Normal Topic Partitioning for speed (Read 887 times)
Rick_R
Full Member
***
Offline



Posts: 243
Joined: Jan 29th, 2010
Partitioning for speed
Apr 14th, 2011 at 5:12am
Print Post Print Post  
I ran across this awhile back and I mentioned "partitioning for speed" in another post and I think it's worth mentioning here.  It's not about Sesame per se but it has to do with maximizing speed, which is often a goal with databases.

Robin Harris on ZDNet mentioned awhile back that companies with high transaction rates often specially partition their drives.  The basic concept has to do with angular velocity.  I mentioned to him that I have Win 7 on an old Western Digital 80GB drive.  He said that even if the electronics are identical, larger drives will have faster data transfer rates.  Modern hard disks are designed that they automatically store data on the outer tracks first.  In that position, at a given spindle speed, for a given period of time a greater amount of data will pass the read/write head.  He said that for that reason some companies deliberately partition large drives and only store data on the outer (first) partition.  Also, with the greater data density of larger drives, the increase in transfer rate can be substantial, even, e.g., going from a 300GB drive with 50GB used to a 2TB drive.
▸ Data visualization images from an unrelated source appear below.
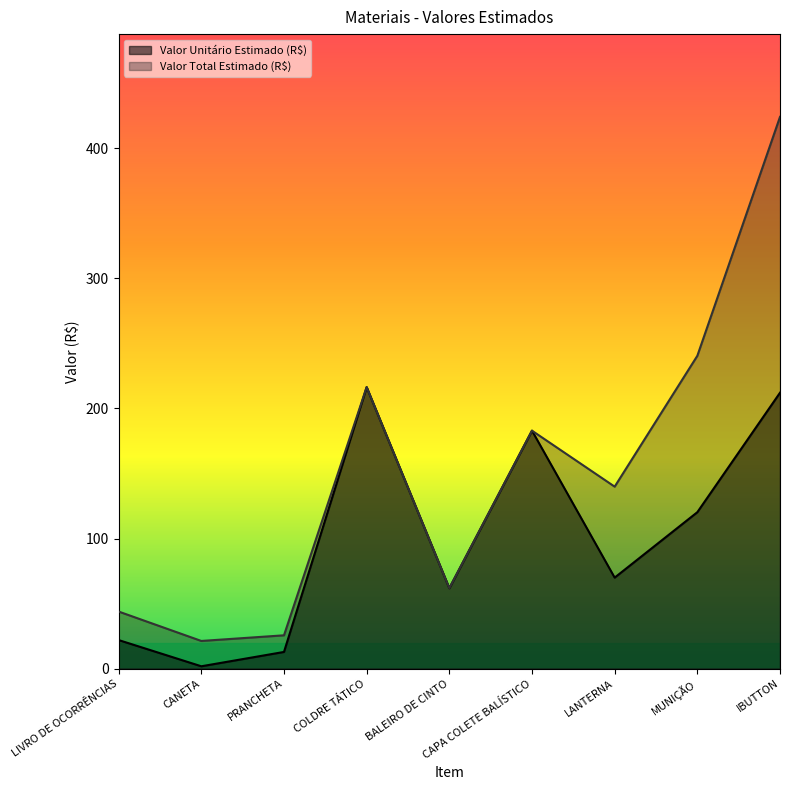

How many data points in Valor Total Estimado (R$) are above 139?

5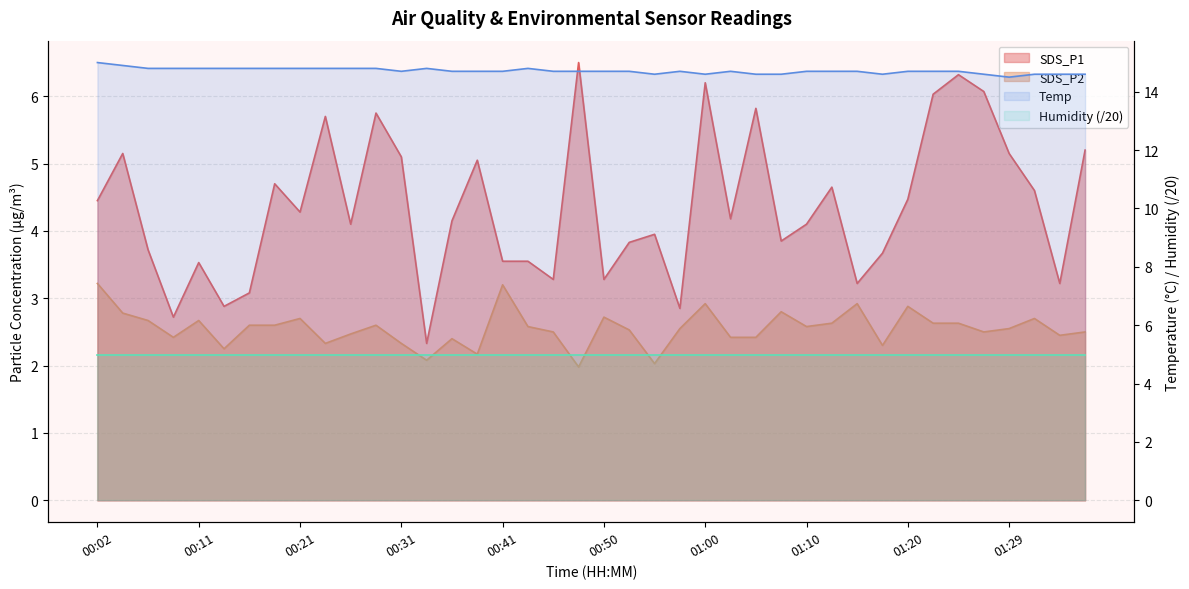

True or false: Temp and SDS_P2 intersect in this chart.

False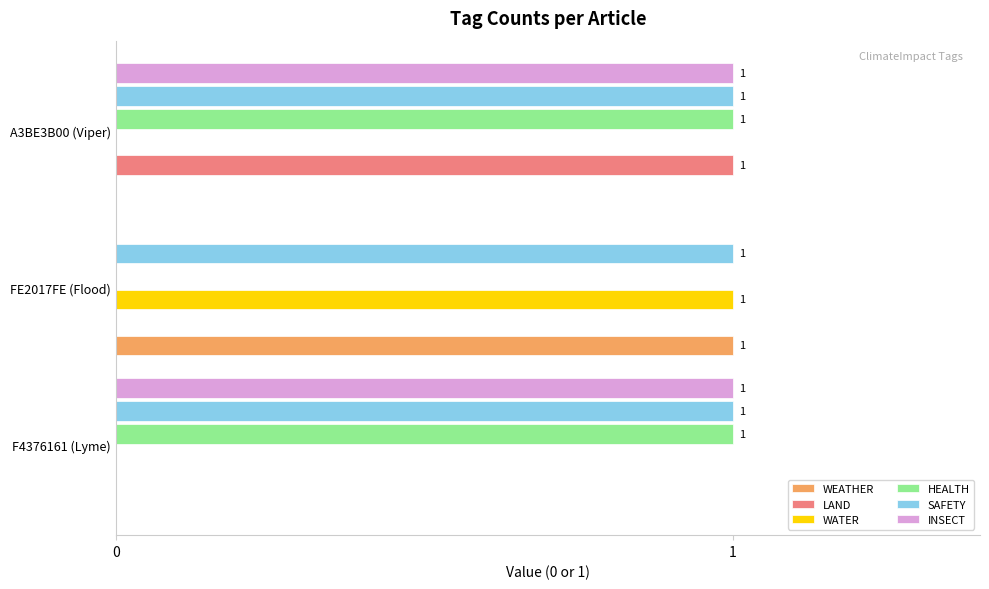

The value of SAFETY at FE2017FE (Flood) is 1. True or false?

True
(I have a 2-drive system with each as a wholly-independent bootable drive.  I rarely use Win 7.)  My main drive is a 1.5TB partitioned as 100GB C: and the rest as a data partition.  Keeping the first partition small forces everything on it to the fastest part of the disk.

(And when SSD's drop a bit more in price, I will be able to easily replace the 100GB partition with a 64GB SSD.)